- **Text section**
Paediatric Burns
Introduction
- Prevention better than cure
- Hot water maximum 50 degrees
- Flame-resistant clothing
- Spill-proof cups
- Child-resistant taps
- Smoke detectors
- Differences to adults
- Consider NAI, thinner skin (so deeper burn for given contact), greater surface area to mass ratio (so increased risk of hypothermia)
- Burn depth estimation more difficult due to thinner skin
- Require burns fluid resuscitation at 10% BSA (vs. 20% in adults) – RCH
Classification
- Evolves over 24-48 hours
- Superficial
- Only epidermal layer involved
- Blistering may occur over days
- Epidermis often peels within 3-7 days and completely healed by 7-10 days
- Partial thickness
- Whole epidermis and part of dermis
- Superficial
- Papillary layer of dermis
- Erythema with blistering
- Skin under blister is pink/red and moist
- Extemely painful as nerve endings exposed
- Heal in 2-3 weeks
- Brisk capillary return
- Deep
- Reticular layer of dermis
- May be less painful due to oedema lessing nerve exposure
- Paler in colour with speckled thrombosed superficial vessels
- Non-blanching or sluggish capillary return
- Heal over 3-6 weeks
- Skin grafting is sometimes necessary
- Scarring is common
- Full thickness
- Epidermis, papillary and reticular dermis + all dermal appendages
- Dry, hard, white, leathery or black
- No sensation and pain due to peripheral partial thickness burns
- Non-blanching
Location
- Facial, hand, foot and perineal burns difficult to dress AND scarring is a much bigger deal
History
- Heat and contact time
- Clothing
- Enclosed space
- Any loss of consciousness
- Potential toxic exposure
- NAI
- PMHx
- Immunisation
Examination
- Primary survey
- Analgesia ++
- Check circulatory status of limbs in circumferential burns and ELEVATE no matter what
- Burn area
- Lund-Brower chart (not including superficial)

- **Complete the following**
[1] In the notes on pediatric burns, why are superficial partial-thickness burns extremely painful, while deep partial-thickness burns may hurt less?
[2] Answer from the notes on pediatric burns:
(a) What is the stated maximum temperature for hot water?
(b) At what percentage of BSA do children require burns fluid resuscitation?
(c) Over what period do deep partial-thickness burns heal?

- **Information shown**

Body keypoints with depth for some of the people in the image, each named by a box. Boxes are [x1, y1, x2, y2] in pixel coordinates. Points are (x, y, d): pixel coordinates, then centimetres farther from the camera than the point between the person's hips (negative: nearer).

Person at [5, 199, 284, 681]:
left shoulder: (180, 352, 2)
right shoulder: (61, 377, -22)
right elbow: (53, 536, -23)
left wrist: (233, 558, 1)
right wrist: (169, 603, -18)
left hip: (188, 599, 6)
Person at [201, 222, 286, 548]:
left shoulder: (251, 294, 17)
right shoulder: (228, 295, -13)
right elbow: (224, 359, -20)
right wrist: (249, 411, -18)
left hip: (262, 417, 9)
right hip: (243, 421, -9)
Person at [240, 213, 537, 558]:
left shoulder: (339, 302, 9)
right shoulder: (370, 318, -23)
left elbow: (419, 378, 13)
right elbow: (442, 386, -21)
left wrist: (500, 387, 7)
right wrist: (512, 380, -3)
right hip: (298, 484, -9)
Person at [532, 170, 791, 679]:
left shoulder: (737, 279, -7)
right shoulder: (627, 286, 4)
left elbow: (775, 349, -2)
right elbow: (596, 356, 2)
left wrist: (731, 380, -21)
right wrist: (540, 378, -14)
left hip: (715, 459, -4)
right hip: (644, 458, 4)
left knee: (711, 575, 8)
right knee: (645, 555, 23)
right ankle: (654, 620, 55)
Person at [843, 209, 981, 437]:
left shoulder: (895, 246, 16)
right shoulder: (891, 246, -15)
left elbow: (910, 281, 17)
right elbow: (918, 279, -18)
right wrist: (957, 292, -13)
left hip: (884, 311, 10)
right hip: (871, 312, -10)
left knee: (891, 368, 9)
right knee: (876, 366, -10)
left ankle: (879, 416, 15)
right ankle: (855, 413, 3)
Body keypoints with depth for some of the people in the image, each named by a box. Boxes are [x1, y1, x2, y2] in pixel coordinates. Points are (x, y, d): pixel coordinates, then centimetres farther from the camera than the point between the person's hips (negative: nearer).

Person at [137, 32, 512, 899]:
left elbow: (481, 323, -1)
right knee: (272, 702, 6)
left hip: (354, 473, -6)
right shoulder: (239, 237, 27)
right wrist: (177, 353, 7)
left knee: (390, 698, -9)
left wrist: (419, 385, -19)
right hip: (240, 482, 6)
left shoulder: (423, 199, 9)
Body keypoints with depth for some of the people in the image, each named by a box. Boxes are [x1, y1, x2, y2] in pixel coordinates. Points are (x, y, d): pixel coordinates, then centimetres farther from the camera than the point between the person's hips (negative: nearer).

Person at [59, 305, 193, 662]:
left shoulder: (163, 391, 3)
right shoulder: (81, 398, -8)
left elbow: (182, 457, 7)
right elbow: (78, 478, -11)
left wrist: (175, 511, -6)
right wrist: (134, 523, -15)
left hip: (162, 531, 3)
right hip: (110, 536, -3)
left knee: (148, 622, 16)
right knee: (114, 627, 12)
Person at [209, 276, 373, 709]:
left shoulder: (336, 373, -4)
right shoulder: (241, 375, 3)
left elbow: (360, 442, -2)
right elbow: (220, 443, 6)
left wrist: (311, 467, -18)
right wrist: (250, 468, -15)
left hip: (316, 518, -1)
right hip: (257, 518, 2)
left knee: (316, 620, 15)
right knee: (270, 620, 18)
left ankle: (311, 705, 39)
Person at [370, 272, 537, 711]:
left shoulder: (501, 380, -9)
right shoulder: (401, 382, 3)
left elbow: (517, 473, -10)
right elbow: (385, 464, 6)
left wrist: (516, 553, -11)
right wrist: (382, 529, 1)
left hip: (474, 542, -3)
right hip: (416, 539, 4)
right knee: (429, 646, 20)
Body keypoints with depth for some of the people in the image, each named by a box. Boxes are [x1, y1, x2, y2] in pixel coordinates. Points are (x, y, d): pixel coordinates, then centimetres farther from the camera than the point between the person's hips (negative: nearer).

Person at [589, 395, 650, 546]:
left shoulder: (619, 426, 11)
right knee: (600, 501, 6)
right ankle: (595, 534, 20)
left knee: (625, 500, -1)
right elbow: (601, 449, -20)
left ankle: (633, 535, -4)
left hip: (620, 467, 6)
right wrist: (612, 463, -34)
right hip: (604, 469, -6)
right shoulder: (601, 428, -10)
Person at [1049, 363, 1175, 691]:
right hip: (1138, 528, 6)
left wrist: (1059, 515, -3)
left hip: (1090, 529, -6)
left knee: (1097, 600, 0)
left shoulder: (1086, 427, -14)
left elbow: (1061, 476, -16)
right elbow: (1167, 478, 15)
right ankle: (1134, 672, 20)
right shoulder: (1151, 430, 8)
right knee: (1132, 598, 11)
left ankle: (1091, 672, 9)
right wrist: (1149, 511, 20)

- **Your written answers**
[1] Superficial partial-thickness burns are extremely painful because the nerve endings are exposed. Deep partial-thickness burns may be less painful because swelling reduces how much the nerves are exposed.

[2]
(a) 50 degrees
(b) 10% BSA (compared with 20% in adults)
(c) 3–6 weeks